The White House hosted University President Steven Knapp, students and college affordability advocates from across the country Thursday for a discussion that grappled with student loans and the rising costs of higher education.
Secretary of Education Arne Duncan and Second Lady Jill Biden led the talk, asking experts to pitch their ideas for ways to ease the financial burden of a college degree.
“We all recognize that going to college has never been more important than it is today. Unfortunately it’s also never been more expensive. Somehow we have to find ways to reduce that,” Duncan said, according to a pool report. “Tell us what we need to hear, not what we want to hear.”

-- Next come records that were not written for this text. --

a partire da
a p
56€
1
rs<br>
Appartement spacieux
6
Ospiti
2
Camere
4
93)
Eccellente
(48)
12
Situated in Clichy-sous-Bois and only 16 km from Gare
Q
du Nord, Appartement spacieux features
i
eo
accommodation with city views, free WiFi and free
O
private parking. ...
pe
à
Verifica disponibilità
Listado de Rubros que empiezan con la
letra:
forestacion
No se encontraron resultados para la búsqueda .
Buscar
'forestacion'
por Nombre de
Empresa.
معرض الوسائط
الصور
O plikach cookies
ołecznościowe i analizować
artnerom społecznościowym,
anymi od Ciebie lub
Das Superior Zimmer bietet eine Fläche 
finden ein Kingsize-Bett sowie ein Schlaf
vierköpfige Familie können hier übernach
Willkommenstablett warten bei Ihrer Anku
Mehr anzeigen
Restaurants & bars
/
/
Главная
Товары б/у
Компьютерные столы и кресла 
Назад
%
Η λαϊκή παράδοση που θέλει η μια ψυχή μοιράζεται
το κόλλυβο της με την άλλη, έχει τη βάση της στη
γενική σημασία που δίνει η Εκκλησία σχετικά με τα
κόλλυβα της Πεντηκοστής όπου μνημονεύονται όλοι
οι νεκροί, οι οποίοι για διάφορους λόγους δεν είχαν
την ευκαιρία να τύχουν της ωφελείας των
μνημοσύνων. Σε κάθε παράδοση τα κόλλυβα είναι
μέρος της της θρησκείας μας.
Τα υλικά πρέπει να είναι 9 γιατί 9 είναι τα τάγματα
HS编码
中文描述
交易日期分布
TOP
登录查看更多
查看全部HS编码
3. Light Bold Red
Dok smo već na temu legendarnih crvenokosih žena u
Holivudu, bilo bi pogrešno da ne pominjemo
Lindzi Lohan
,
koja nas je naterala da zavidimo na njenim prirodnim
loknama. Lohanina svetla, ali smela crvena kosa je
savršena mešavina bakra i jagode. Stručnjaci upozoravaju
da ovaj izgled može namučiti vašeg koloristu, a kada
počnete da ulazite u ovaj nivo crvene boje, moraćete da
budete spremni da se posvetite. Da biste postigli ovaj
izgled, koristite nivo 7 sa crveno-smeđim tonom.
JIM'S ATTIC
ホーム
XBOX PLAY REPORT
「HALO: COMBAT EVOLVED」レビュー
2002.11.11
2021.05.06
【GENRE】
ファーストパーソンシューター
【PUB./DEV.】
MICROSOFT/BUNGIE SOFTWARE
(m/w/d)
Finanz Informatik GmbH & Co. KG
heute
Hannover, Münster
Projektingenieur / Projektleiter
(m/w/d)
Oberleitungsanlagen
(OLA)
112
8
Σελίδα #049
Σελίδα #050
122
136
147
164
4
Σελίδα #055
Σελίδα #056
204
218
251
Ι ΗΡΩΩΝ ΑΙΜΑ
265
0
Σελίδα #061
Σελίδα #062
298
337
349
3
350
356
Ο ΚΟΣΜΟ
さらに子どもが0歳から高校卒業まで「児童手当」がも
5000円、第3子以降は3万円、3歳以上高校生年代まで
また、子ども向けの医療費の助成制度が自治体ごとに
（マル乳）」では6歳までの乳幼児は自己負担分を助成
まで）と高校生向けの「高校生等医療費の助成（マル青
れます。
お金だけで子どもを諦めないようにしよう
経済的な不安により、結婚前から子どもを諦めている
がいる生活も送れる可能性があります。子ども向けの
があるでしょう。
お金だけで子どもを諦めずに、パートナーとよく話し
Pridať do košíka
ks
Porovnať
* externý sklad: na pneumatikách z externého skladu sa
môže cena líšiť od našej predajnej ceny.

Knapp said in an email that he told the group about GW’s outreach to local high schools – an effort to raise awareness about the aid options that the University offers.
GW has looked to entice low-income students with initiatives such as the Stephen Joel Trachtenberg Scholarship program, which has awarded about 150 full rides to District high school students over the last 25 years.
He said he also expressed his concerns about shrinking support for public universities.
“This is part of a tendency across the nation to see education as a private benefit rather than a public good. I think that’s a terribly short-sighted view,” Knapp said.
He added that he left the White House feeling optimistic about the group’s recommendations for tackling costs.
“It was encouraging to hear such a variety of suggestions from so many people who care about individual students struggling with the burden of debt and about what all of us… can do together to address this national challenge,” Knapp said.
The second lady announced to the group that senate Democrats are working to craft legislation that will help graduates pay back debt.
“I’m proud to be part of this administration that has made college affordability a priority, reforming the student loan system and doubling Pell Grants, but we all know that we need to do more,” Biden, who teaches classes at Northern Virginia Community College, said at the gathering.
Knapp joined more than 100 other college leaders at a White House summit in January as part of President Barack Obama’s pledge to expand college access. Knapp launched a task force a week later to examine the University’s support systems for low-income families and offer workshops to D.C. high school students applying to college.
Dexter McCoy, a former Boston University student body president, shared his personal experiences at the White House. McCoy said he graduated this spring with $30,000 in debt and struggled to pay his way through college.
“It’s the story of many people my age across the country,” he said.